There are tools like x11perf, glxgears, and more, and at the end of the day, you cannot compare "fluxbox Vs a desktop environment", because you should be comparing fluxbox + cups + a desktop search indexer + a graphical filebrowser + a calendar service + this + that + ...

It's nice to see "the data", as "numbers", but you make a proper point about how it should be interpreted.

When I had more spare time (this is more than 14 years ago), I did test a lot of desktop environments. I did start with kde 1.X, and have use many version of many desktop environments and WMs... my tip is: pick the one that makes you "forget about it" and focus on your tasks.

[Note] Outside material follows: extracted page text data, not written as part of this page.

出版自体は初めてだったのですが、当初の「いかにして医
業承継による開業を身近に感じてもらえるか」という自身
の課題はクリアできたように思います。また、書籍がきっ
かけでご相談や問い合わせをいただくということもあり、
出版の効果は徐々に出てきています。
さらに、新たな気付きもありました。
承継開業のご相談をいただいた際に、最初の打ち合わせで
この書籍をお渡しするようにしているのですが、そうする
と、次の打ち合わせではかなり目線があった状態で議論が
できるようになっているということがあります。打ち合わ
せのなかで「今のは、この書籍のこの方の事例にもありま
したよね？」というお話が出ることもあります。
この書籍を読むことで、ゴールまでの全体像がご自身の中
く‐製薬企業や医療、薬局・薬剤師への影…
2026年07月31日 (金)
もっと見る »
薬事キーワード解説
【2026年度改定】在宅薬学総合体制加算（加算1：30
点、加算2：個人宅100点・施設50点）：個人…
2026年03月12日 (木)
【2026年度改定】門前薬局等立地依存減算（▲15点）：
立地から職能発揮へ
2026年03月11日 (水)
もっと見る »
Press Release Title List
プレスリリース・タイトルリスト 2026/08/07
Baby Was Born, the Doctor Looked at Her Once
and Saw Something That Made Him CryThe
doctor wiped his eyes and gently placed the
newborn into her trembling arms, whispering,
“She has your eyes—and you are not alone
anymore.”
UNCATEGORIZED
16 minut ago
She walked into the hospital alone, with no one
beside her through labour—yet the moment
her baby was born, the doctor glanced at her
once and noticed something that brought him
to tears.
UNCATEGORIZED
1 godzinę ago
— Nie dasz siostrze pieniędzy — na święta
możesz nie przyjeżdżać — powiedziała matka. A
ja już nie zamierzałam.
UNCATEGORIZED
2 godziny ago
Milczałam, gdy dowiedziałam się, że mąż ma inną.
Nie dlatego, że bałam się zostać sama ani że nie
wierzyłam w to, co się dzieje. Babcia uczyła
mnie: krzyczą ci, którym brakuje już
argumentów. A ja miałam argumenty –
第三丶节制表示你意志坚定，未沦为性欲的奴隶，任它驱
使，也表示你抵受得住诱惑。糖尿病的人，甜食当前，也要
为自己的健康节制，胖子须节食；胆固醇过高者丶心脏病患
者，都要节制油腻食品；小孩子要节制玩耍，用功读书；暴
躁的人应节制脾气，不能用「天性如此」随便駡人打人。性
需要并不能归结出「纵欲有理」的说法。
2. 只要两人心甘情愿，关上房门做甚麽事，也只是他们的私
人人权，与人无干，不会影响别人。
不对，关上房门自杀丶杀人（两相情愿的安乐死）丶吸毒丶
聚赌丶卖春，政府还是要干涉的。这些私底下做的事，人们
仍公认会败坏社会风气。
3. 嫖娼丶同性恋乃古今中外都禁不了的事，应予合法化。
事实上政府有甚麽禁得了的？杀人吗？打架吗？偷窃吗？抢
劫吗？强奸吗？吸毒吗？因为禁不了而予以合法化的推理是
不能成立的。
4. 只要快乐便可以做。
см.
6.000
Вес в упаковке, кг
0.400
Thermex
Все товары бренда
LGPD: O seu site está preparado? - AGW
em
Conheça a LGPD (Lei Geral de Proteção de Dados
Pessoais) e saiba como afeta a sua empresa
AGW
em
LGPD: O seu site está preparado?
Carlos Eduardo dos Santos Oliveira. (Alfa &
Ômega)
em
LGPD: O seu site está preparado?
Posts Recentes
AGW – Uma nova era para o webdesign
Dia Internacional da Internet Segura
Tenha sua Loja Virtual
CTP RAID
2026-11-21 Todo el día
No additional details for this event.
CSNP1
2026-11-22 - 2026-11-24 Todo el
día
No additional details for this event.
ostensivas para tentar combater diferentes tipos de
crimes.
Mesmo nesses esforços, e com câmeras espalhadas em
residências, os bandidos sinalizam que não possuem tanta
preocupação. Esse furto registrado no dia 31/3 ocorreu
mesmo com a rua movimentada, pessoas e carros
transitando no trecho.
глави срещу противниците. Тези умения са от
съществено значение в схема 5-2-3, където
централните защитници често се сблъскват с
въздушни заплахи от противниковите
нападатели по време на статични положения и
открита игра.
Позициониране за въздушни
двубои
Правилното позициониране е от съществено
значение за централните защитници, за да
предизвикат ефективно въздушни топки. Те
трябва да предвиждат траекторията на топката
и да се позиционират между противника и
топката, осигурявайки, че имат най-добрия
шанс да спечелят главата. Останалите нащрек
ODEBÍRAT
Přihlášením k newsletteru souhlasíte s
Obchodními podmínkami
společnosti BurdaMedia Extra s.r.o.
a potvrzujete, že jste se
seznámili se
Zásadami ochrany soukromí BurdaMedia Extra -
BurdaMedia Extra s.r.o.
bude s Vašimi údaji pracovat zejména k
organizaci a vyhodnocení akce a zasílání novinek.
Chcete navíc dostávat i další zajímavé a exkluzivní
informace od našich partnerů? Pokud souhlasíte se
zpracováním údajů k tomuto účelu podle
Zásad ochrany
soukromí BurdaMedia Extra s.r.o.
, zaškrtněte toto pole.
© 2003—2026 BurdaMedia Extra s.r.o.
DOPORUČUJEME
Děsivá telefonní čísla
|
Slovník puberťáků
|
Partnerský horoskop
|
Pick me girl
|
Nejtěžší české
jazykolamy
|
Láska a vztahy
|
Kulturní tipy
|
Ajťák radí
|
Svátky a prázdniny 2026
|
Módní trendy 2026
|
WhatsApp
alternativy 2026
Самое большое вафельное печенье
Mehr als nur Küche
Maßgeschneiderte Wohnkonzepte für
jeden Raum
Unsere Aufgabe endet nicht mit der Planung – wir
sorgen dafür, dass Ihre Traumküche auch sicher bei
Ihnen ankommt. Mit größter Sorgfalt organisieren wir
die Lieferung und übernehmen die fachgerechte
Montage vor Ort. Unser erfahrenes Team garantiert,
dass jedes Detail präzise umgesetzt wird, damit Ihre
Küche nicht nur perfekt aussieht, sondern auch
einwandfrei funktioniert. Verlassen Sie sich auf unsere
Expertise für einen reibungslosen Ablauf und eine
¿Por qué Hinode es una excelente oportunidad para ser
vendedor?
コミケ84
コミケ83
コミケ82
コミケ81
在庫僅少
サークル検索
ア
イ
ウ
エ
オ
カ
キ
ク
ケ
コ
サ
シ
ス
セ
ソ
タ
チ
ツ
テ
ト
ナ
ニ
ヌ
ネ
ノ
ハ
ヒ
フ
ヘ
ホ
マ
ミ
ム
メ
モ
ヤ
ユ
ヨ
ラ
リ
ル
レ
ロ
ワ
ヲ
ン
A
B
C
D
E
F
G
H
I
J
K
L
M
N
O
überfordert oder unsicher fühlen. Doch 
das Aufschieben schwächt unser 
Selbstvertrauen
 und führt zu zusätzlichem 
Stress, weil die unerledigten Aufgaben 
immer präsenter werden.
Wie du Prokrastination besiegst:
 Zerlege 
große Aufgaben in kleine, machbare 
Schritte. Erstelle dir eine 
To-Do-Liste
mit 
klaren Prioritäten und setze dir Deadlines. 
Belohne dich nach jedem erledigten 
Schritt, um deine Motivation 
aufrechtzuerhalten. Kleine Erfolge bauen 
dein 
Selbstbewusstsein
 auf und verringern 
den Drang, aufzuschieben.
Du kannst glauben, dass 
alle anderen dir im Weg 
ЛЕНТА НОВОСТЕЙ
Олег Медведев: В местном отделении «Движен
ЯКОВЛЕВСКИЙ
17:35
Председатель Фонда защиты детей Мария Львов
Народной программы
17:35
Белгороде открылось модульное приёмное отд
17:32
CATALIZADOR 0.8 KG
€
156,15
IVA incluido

Now living out of home and al the hardware I carry, and have access does not have any problems. When I loved at my home, I had recycled computers, and repaired by me ones, and if it was not ok for a graphical ENVIRONMENT (I don't care if I don't swap after boot, I care if I swap WHILE USING) I just did use such machine as a "headless server" and everybody is happy.

Other approach to low resources machines as the blog seems to talk about, is to enable remote login (xdm, gdm, kdm, whatever) on a powerful machine, and use the old one to just launch the X (raw) and the remote login/desktop client in full screen.

A few years ago, I did see this numbers on my own for the environments I was interested, and people used to tell me "xfce is light!!!", obviously, they did come from lighter environments, maybe because they were used to heavier desktops. I was used to fluxbox.

I was used to _forget_ about the WM and the backgrounds, and focus on useful things (unless you are preparing a your screen for a Hollywood film or something like that).

I just ask a responsive workflow. Most system do not provide that "by default" and you have to "setup", "cleanup" or "shortcut"... you can do it in many ways at many layers.

I like fluxbox by the following reasons: we did meet years ago, recycling computers with low resources, I did learn the configuration (behavior and keyboard) in half an hour and a few days of tweaking, performance/resources never was a problem, I did forgot about "it" and "it" did let me "do stuff". Until today this never failed/changed. That are my "numbers", I'm a happy customer.